» **Work item**: Where the word "step" occurs in a line of the listing below, copy that line.
============================================================
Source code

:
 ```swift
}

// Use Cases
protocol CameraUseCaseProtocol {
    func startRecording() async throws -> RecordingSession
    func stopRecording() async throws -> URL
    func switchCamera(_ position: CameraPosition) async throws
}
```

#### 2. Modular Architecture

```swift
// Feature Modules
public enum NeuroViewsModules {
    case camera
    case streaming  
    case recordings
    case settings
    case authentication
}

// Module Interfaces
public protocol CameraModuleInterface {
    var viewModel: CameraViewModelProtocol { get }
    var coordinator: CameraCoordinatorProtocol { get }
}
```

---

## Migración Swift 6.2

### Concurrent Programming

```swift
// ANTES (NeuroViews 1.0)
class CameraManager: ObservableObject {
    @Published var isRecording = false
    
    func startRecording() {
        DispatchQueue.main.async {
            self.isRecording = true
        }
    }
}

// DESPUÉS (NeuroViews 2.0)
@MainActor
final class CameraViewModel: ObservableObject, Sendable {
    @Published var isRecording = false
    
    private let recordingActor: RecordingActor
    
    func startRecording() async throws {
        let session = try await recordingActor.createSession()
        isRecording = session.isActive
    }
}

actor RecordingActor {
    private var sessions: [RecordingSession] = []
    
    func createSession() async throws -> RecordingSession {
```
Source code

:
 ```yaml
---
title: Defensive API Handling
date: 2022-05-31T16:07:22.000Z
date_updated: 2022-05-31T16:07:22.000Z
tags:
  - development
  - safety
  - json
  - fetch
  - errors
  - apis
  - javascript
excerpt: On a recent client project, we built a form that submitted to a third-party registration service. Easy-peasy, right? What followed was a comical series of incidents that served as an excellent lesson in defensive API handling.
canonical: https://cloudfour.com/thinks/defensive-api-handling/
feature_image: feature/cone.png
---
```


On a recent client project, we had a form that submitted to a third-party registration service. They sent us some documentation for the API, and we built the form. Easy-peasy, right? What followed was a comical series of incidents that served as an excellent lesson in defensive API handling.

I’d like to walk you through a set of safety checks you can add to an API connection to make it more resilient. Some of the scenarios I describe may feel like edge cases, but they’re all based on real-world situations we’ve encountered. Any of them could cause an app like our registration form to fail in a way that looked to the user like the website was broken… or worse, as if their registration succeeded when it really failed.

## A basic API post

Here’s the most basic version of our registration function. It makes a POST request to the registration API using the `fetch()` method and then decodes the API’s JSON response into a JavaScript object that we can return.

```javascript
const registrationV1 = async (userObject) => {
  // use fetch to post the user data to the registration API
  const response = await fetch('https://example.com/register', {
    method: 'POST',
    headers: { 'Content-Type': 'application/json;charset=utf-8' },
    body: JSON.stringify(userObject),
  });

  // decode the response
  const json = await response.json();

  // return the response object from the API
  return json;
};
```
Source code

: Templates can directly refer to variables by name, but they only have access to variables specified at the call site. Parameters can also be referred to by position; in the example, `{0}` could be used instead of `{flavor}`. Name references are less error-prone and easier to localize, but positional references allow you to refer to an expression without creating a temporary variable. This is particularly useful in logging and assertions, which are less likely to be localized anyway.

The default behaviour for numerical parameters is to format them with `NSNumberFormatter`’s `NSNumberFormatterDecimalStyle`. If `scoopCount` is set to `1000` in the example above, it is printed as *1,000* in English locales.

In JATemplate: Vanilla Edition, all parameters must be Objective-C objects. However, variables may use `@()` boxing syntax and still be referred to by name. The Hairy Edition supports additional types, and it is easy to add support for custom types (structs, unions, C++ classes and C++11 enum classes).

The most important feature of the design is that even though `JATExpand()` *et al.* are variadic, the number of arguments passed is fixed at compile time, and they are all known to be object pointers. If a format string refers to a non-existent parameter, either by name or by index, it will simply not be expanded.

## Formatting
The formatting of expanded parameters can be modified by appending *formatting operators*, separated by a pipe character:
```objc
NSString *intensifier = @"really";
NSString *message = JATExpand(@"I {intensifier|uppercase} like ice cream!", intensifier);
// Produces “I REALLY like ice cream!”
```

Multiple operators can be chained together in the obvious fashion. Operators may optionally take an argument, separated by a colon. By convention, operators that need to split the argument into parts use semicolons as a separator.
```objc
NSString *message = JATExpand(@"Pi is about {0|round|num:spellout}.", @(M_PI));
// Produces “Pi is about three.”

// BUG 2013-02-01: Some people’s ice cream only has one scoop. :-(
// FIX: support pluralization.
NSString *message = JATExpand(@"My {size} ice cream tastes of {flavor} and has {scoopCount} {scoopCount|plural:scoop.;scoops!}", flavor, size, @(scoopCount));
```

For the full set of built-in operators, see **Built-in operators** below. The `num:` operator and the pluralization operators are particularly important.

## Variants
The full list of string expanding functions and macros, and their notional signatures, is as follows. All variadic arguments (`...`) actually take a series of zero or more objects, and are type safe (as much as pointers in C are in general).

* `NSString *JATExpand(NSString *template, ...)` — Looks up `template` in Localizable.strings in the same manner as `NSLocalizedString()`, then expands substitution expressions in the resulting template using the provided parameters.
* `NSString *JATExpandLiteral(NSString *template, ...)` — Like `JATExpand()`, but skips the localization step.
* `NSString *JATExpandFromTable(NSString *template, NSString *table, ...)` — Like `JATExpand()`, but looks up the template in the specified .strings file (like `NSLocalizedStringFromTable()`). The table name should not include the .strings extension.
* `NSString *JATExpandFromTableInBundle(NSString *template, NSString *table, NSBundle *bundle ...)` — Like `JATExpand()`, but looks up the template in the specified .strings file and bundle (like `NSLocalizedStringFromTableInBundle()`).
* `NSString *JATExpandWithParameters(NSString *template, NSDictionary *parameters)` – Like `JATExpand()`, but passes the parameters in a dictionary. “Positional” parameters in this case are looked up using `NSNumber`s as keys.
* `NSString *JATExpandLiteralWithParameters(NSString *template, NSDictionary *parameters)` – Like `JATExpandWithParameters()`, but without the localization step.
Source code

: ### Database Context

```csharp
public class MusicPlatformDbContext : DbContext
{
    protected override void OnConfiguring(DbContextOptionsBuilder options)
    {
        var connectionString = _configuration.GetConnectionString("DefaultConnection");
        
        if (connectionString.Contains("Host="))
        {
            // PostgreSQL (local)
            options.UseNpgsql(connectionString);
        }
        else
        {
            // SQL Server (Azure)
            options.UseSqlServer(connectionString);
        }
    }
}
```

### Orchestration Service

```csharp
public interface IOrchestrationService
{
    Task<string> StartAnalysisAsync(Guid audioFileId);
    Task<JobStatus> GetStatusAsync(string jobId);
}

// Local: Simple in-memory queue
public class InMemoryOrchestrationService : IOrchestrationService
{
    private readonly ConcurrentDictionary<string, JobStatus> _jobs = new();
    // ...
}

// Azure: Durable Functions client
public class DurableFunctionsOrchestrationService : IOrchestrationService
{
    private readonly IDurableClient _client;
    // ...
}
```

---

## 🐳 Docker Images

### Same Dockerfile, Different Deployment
============================================================
» **Written solution**:
* `NSString *JATExpandLiteral(NSString *template, ...)` — Like `JATExpand()`, but skips the localization step.
* `NSString *JATExpandLiteralWithParameters(NSString *template, NSDictionary *parameters)` – Like `JATExpandWithParameters()`, but without the localization step.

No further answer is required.